Delicious air fryer coconut shrimp made with only a small handful of ingredients in about 30 minutes.
Set up your breading station. Start by, adding your flour and salt to one shallow bowl, the panko and the coconut to another shallow bowl and then whisk your egg in the third shallow bowl.
Now, preheat your air fryer to 350ºF.
Use one hand to take your shrimp and dip it in the flour first and shake off any excess flour. Then, using a different hand, dip it in the egg. Use your dry hand to then dip it in the panko/coconut mixture. Press the panko/coconut mix into the shrimp to make sure it adheres. Transfer coated shrimp to a plate until all are done.
Spray your air fryer with some avocado oil first. Then add your shrimp to the air fryer compartment. Make sure there is some space between the shrimp so they aren't all overlapping. Spray the coconut shrimp with avocado oil.
Set your timer for 6 minutes, then open, and flip them over and spray them again lightly with avocado oil. Continue baking for an additional 5 to 6 minutes, until just golden brown and crunchy. In total, these can take about 10 to 12 minutes.

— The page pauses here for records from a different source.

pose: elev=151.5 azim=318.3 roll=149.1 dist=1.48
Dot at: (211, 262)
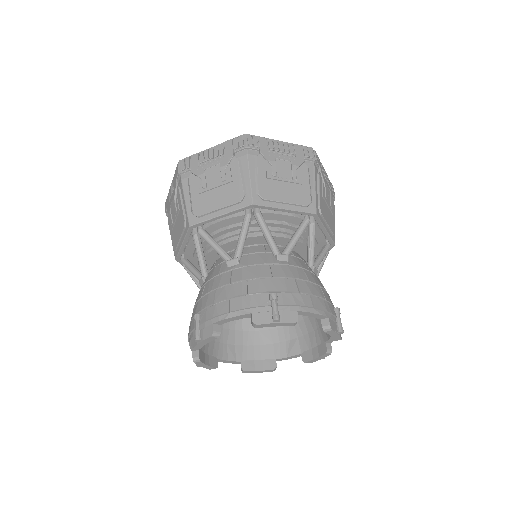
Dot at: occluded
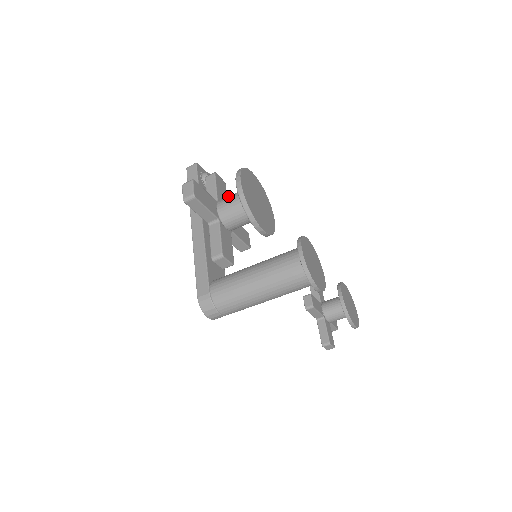
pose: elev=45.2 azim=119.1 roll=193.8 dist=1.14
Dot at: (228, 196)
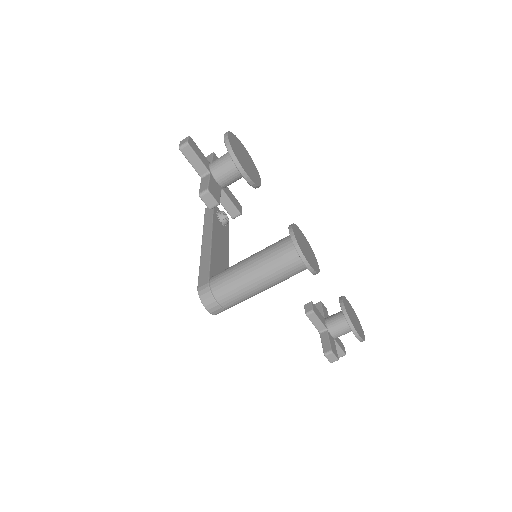
Dot at: occluded
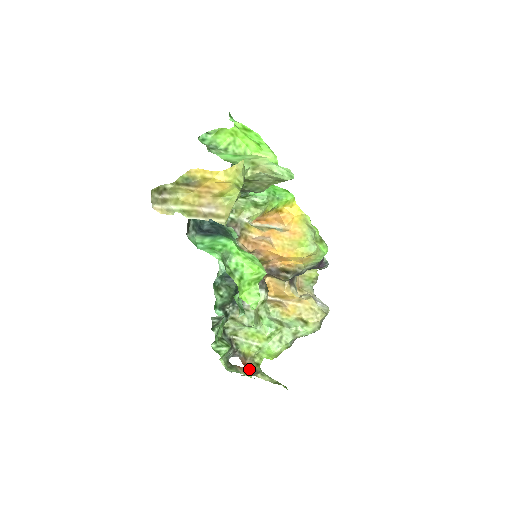
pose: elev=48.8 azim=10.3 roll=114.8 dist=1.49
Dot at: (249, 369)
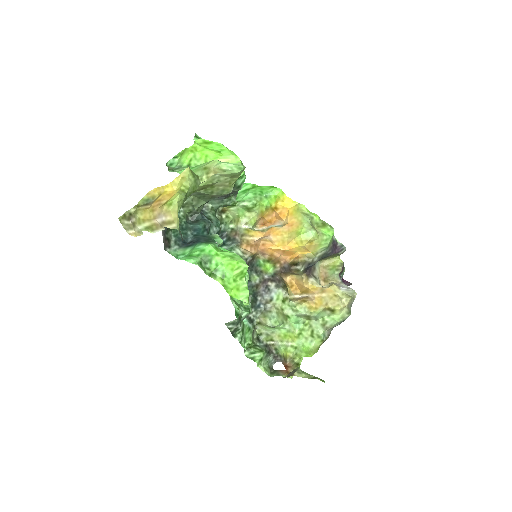
Dot at: (290, 370)
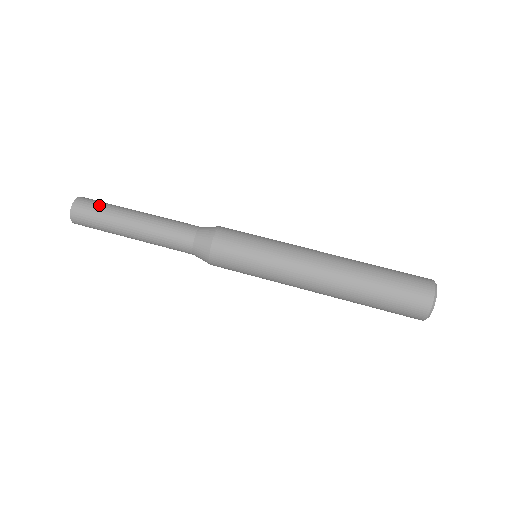
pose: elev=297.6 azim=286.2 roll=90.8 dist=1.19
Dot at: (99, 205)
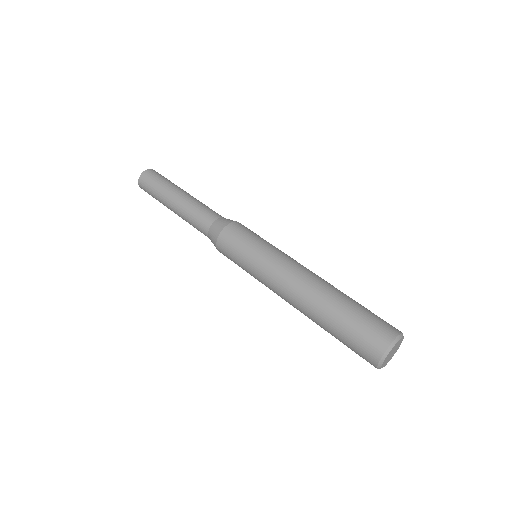
Dot at: (164, 177)
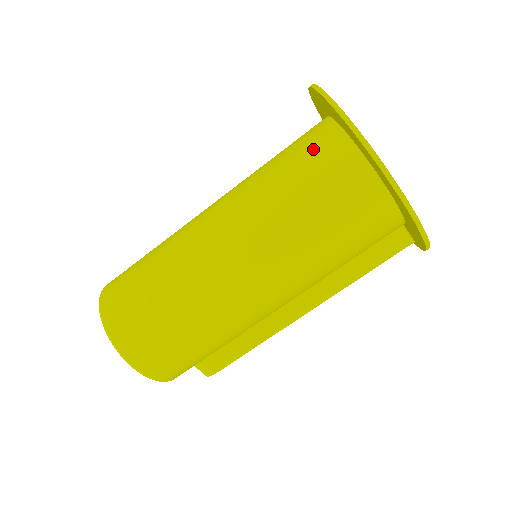
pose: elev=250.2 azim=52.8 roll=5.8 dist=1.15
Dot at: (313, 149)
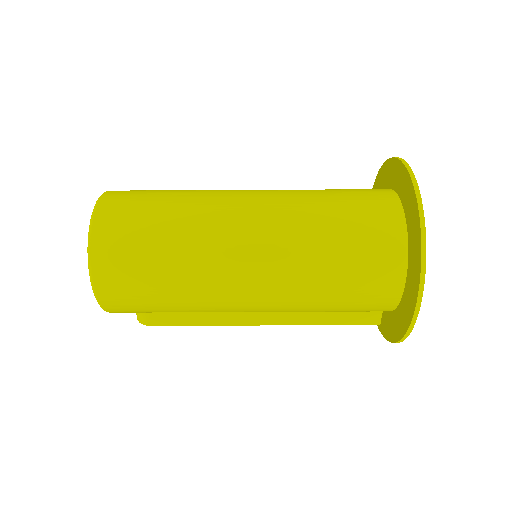
Dot at: (372, 215)
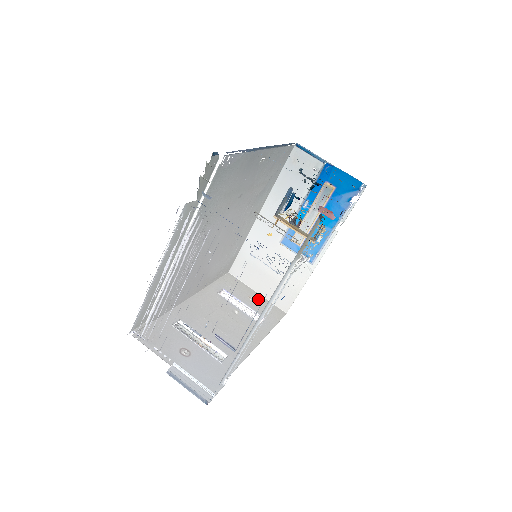
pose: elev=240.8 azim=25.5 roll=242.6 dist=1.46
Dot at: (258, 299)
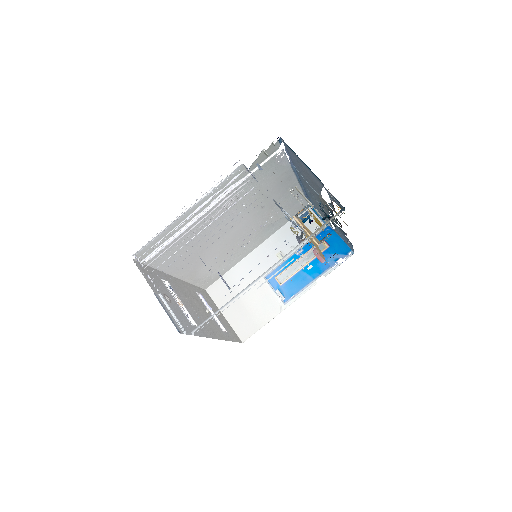
Dot at: (224, 319)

Enjoy with your favourite dip!
Check on them: the beauty of an air fryer is that you can open it up at any time to check on your food. I recommend taking a peek to see how they're cooking to avoid any burning. This goes for any recipe you're making in an air fryer.
Space them out: you want to ensure these coconut shrimp get crispy, so try and space them out a bit. Don't layer them, they should all be in one single layer.
Keep the tails on: this makes it easier for dipping, plus it also looks better too!
Pat your shrimp dry: this will help to ensure that your shrimp can adhere to the coating and will get the extra crispy.